**Brief**
Omit every picture, and retype the lines that run from the beginning of the data below through the line containing "General Hindi Bible Quiz: 16", inclusive.

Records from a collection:

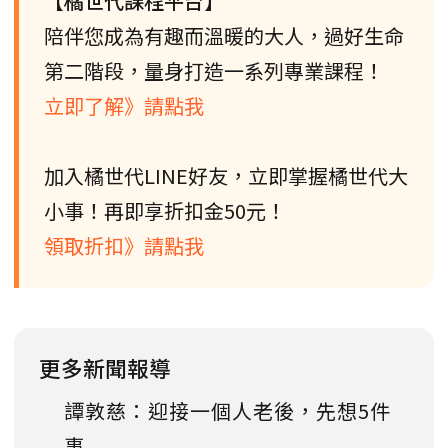
【橘世代課程平台】
陪伴您成為有趣而溫暖的大人，過好生命
第二階段，量身打造一系列專業課程！
立即了解》請點我
加入橘世代LINE好友，立即掌握橘世代大
小事！再即享折扣金50元！
領取折扣》請點我
更多新聞報導
譚敦慈：迎接一個人老後，先想5件
事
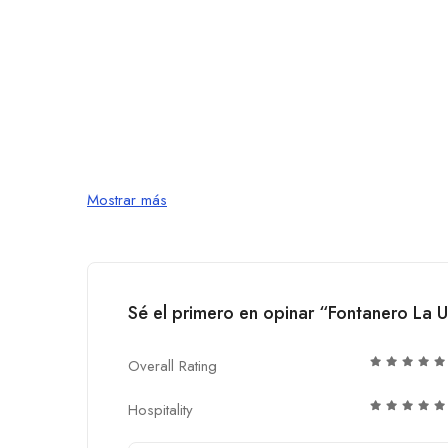
Mostrar más
Sé el primero en opinar “Fontanero La U
Overall Rating
Hospitality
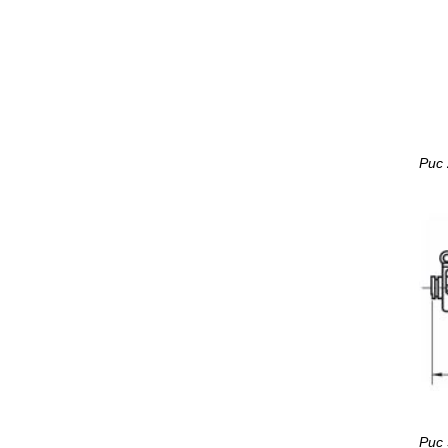
Рис
Рис 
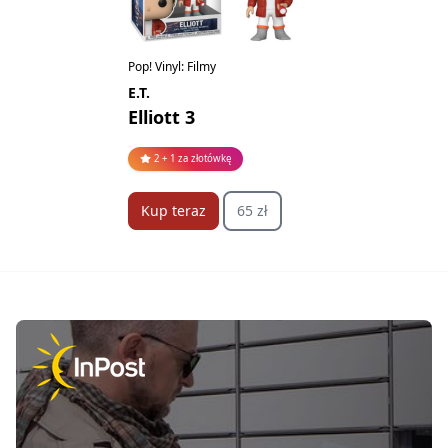
Pop! Vinyl: Filmy
E.T.
Elliott 3
2 + 1 za złotówkę
Kup teraz
65 zł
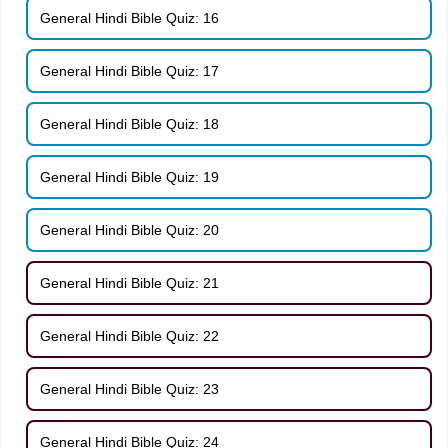
General Hindi Bible Quiz: 16
General Hindi Bible Quiz: 17
General Hindi Bible Quiz: 18
General Hindi Bible Quiz: 19
General Hindi Bible Quiz: 20
General Hindi Bible Quiz: 21
General Hindi Bible Quiz: 22
General Hindi Bible Quiz: 23
General Hindi Bible Quiz: 24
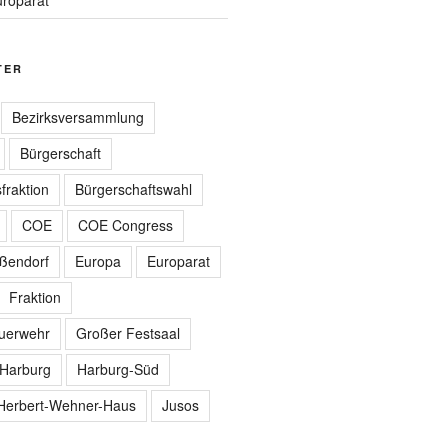
TER
Bezirksversammlung
Bürgerschaft
fraktion
Bürgerschaftswahl
COE
COE Congress
ißendorf
Europa
Europarat
Fraktion
euerwehr
Großer Festsaal
Harburg
Harburg-Süd
Herbert-Wehner-Haus
Jusos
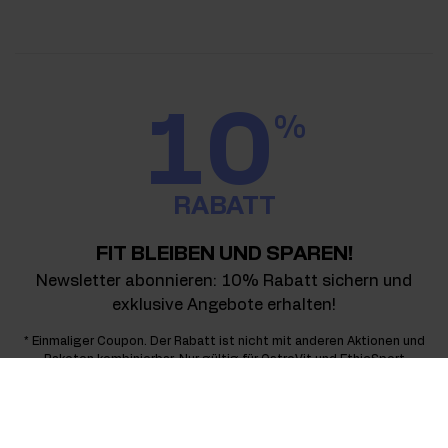
10
%
RABATT
FIT BLEIBEN UND SPAREN!
Newsletter abonnieren: 10% Rabatt sichern und
exklusive Angebote erhalten!
* Einmaliger Coupon. Der Rabatt ist nicht mit anderen Aktionen und
Paketen kombinierbar. Nur gültig für OstroVit und EthicSport
Produkte.
E-Mail-Adresse eingeben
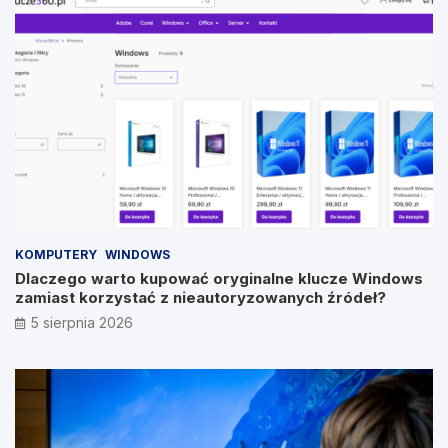
KOMPUTERY
WINDOWS
Dlaczego warto kupować oryginalne klucze Windows
zamiast korzystać z nieautoryzowanych źródeł?
5 sierpnia 2026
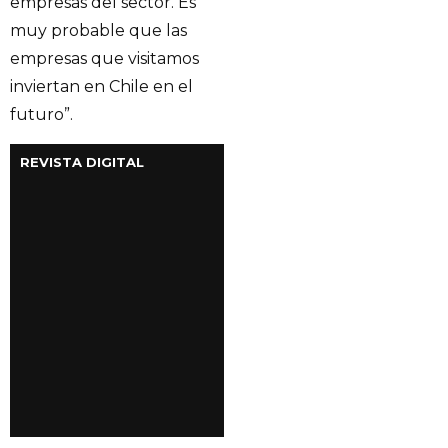
empresas del sector. Es
muy probable que las
empresas que visitamos
inviertan en Chile en el
futuro”.
REVISTA DIGITAL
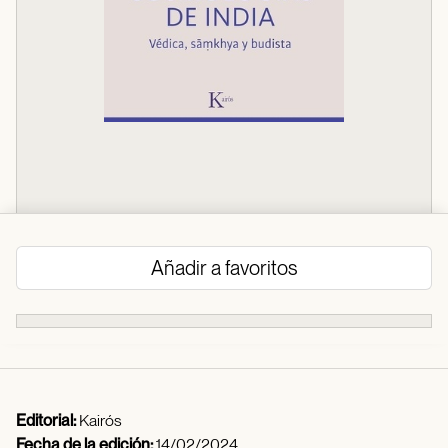
Añadir a favoritos
Editorial:
Kairós
Fecha de la edición:
14/02/2024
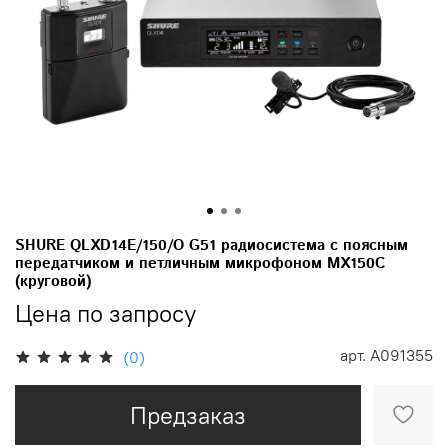
SHURE QLXD14E/150/O G51 радиосистема с поясным
передатчиком и петличным микрофоном MX150C
(круговой)
Цена по запросу
арт.
A091355
(0)
Предзаказ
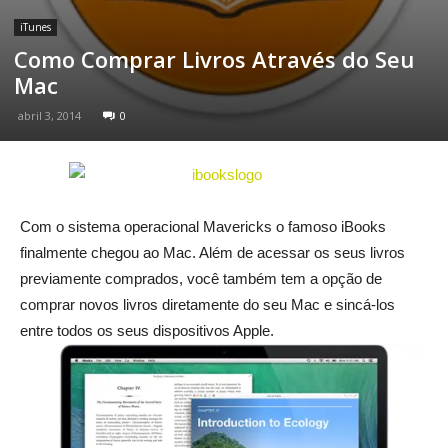
iTunes
Como Comprar Livros Através do Seu
Mac
abril 3, 2014
0
Com o sistema operacional Mavericks o famoso iBooks
finalmente chegou ao Mac. Além de acessar os seus livros
previamente comprados, você também tem a opção de
comprar novos livros diretamente do seu Mac e sincá-los
entre todos os seus dispositivos Apple.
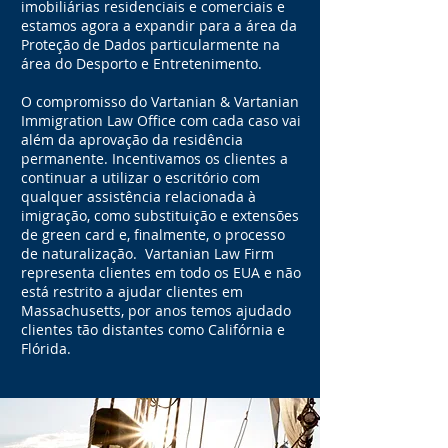
imobiliárias residenciais e comerciais e
estamos agora a expandir para a área da
Proteção de Dados particularmente na
área do Desporto e Entretenimento.
O compromisso do Vartanian & Vartanian
Immigration Law Office com cada caso vai
além da aprovação da residência
permanente. Incentivamos os clientes a
continuar a utilizar o escritório com
qualquer assistência relacionada à
imigração, como substituição e extensões
de green card e, finalmente, o processo
de naturalização.
Vartanian Law Firm
representa clientes em todo os EUA e não
está restrito a ajudar clientes em
Massachusetts, por anos temos ajudado
clientes tão distantes como Califórnia e
Flórida.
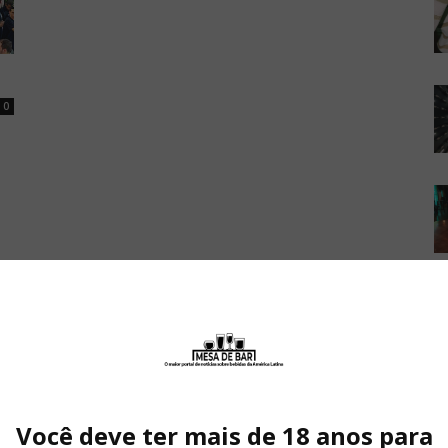
0
Você deve ter mais de 18 anos para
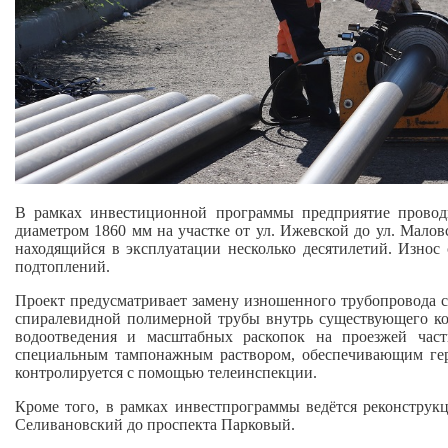
В рамках инвестиционной программы предприятие провод
диаметром 1860 мм на участке от ул. Ижевской до ул. Малов
находящийся в эксплуатации несколько десятилетий. Износ 
подтоплений.
Проект предусматривает замену изношенного трубопровода 
спиралевидной полимерной трубы внутрь существующего кол
водоотведения и масштабных раскопок на проезжей част
специальным тампонажным раствором, обеспечивающим гер
контролируется с помощью телеинспекции.
Кроме того, в рамках инвестпрограммы ведётся реконструк
Селивановский до проспекта Парковый.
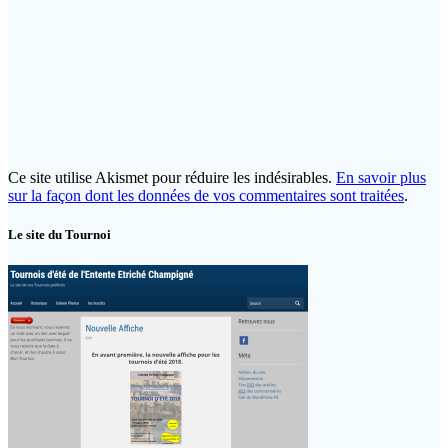
Ce site utilise Akismet pour réduire les indésirables.
En savoir plus
sur la façon dont les données de vos commentaires sont traitées
.
Le site du Tournoi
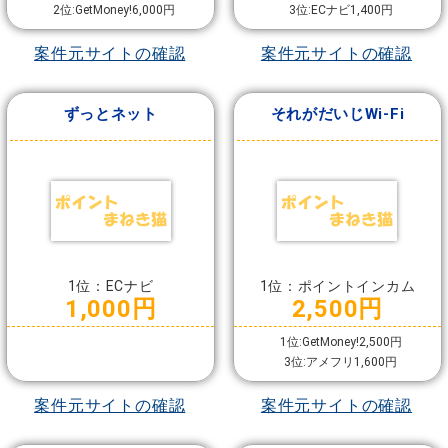
2位:GetMoney!6,000円
3位:ECナビ1,400円
案件元サイトの確認
案件元サイトの確認
ずっとネット
それがだいじWi-Fi
1位：ECナビ
1位：ポイントインカム
1,000円
2,500円
1位:GetMoney!2,500円
3位:アメフリ1,600円
案件元サイトの確認
案件元サイトの確認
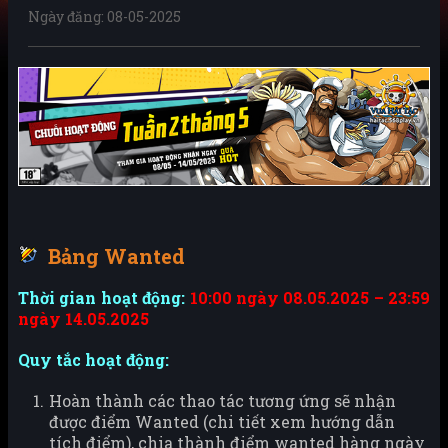
Ngày đăng: 08-05-2025
Bảng Wanted
Thời gian hoạt động:
10:00 ngày 08.05.2025 – 23:59
ngày 14.05.2025
Quy tắc hoạt động:
Hoàn thành các thao tác tương ứng sẽ nhận
được điểm Wanted (chi tiết xem hướng dẫn
tích điểm), chia thành điểm wanted hàng ngày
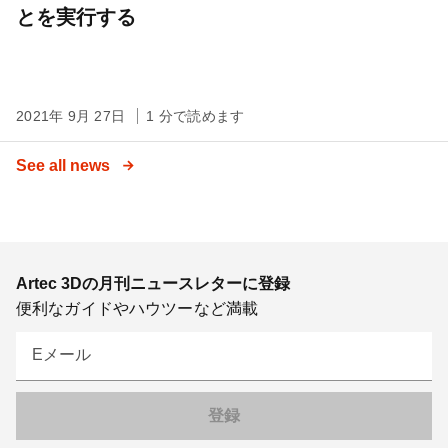
とを実行する
2021年 9月 27日
1 分で読めます
See all news
Artec 3Dの月刊ニュースレターに登録
便利なガイドやハウツーなど満載
Eメール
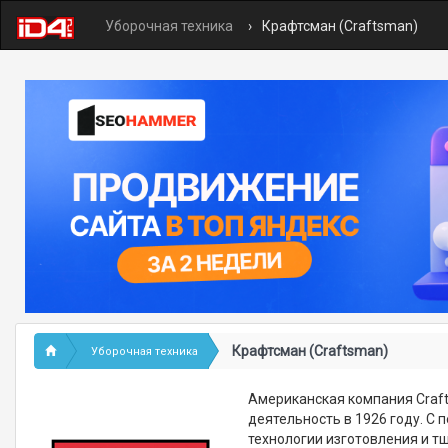
Уборочная техника
Крафтсман (Craftsman)
Крафтсман (Craftsman)
Уборочная техника
Американская компания Craft
деятельность в 1926 году. С
технологии изготовления и т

**Expected answer**
【橘世代課程平台】
陪伴您成為有趣而溫暖的大人，過好生命
第二階段，量身打造一系列專業課程！
立即了解》請點我
加入橘世代LINE好友，立即掌握橘世代大
小事！再即享折扣金50元！
領取折扣》請點我
更多新聞報導
譚敦慈：迎接一個人老後，先想5件
事
Mostrar más
Sé el primero en opinar “Fontanero La U
Overall Rating
Hospitality
Рис
Рис 
Pop! Vinyl: Filmy
E.T.
Elliott 3
2 + 1 za złotówkę
Kup teraz
65 zł
General Hindi Bible Quiz: 16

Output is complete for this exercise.